▸ What is being asked
Report the lines of the data below that contain the string "peopledatalabs".

Collected data:

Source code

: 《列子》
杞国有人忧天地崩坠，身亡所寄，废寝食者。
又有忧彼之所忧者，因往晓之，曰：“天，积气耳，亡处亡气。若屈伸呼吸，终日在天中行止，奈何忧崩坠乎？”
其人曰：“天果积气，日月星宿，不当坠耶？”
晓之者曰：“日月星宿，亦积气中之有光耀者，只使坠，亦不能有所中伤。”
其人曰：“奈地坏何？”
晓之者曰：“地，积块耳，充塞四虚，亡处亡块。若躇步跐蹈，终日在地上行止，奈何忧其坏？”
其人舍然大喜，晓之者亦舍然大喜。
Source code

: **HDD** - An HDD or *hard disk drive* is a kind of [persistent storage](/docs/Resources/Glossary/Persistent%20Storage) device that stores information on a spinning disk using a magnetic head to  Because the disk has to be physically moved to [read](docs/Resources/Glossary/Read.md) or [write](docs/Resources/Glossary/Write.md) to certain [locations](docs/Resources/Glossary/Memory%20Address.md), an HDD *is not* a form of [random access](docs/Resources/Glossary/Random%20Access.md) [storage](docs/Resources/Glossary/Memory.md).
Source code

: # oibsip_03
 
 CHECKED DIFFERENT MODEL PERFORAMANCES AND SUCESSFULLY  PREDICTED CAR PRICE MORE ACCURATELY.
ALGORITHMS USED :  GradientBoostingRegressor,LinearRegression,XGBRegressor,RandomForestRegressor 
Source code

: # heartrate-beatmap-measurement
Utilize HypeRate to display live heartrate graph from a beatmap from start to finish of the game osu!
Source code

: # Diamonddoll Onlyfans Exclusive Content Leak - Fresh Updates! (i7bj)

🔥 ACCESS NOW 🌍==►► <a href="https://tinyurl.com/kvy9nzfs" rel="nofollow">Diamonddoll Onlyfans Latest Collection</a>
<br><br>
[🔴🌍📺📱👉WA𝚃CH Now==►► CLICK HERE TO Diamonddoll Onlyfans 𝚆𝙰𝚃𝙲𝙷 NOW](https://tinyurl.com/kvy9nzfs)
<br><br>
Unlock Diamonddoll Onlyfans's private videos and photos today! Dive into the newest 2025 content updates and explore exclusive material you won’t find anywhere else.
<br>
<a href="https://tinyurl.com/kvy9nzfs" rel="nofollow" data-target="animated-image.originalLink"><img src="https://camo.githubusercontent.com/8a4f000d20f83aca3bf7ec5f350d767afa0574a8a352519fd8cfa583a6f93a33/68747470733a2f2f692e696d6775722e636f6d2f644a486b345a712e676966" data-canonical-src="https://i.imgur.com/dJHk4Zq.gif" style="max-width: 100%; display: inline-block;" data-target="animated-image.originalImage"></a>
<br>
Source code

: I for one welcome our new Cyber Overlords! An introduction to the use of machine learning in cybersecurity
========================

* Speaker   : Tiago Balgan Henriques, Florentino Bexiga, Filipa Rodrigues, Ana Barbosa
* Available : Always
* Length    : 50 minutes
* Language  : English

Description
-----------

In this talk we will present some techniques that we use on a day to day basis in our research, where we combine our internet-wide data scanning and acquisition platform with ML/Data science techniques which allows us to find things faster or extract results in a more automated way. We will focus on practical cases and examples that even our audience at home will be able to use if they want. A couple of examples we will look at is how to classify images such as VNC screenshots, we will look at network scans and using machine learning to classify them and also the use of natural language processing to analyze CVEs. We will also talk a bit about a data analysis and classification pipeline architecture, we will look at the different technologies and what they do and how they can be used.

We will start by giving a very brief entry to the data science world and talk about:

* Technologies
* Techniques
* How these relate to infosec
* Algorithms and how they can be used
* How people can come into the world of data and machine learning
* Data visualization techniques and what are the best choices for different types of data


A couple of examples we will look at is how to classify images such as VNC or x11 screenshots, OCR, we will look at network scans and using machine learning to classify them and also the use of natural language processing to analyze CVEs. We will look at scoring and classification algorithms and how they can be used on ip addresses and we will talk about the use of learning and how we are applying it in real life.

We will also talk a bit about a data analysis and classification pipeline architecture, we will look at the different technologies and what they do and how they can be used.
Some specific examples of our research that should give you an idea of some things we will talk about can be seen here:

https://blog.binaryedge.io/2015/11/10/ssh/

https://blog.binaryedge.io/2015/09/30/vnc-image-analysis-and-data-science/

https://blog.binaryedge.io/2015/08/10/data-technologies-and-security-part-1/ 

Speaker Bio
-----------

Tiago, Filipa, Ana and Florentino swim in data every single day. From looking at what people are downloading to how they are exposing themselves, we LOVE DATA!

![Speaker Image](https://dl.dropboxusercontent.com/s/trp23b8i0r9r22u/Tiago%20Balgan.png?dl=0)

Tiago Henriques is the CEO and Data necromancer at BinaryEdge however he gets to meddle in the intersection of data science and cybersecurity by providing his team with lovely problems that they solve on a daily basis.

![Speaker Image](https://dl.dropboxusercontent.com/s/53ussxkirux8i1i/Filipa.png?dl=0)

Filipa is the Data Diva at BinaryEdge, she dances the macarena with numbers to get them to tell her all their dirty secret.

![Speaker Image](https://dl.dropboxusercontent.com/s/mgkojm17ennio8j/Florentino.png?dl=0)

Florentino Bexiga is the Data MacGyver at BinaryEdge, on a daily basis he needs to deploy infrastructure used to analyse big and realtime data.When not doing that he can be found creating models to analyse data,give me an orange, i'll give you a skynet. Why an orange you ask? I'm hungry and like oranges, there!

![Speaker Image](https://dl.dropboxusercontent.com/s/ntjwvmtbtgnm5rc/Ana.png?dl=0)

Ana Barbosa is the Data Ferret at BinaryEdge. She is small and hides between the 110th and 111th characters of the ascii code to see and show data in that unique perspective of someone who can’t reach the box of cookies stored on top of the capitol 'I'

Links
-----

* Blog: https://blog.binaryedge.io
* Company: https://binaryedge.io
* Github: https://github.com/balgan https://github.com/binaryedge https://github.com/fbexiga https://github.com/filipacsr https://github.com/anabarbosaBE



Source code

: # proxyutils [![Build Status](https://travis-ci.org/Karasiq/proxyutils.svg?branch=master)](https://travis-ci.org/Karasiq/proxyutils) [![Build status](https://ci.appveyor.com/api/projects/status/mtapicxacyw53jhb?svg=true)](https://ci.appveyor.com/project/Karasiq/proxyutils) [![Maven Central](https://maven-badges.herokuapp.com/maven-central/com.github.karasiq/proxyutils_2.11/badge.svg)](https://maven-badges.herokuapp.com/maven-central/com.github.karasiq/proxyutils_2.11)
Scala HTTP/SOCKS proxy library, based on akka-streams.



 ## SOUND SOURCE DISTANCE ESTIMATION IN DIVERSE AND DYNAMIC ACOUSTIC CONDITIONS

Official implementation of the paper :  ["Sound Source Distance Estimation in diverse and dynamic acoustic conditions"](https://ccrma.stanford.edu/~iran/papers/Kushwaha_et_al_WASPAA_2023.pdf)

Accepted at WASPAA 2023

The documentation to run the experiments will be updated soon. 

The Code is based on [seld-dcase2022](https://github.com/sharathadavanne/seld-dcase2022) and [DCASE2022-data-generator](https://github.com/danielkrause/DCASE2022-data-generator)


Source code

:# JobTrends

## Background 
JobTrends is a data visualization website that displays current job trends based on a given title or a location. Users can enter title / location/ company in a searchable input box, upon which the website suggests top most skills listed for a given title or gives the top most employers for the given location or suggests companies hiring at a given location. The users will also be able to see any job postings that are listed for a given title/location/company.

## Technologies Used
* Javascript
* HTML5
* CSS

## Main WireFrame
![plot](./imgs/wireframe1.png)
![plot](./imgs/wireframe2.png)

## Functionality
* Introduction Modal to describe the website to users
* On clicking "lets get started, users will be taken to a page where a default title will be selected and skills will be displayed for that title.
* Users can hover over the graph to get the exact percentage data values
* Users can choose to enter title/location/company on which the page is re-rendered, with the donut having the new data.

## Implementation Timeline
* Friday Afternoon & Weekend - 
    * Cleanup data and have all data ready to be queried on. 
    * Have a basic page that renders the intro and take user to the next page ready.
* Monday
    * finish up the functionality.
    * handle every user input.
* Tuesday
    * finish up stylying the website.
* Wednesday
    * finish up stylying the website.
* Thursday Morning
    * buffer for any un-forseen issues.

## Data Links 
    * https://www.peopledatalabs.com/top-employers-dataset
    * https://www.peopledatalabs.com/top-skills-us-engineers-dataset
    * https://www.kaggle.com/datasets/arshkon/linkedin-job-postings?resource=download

▸ Solution to the problem
    * https://www.peopledatalabs.com/top-employers-dataset
    * https://www.peopledatalabs.com/top-skills-us-engineers-dataset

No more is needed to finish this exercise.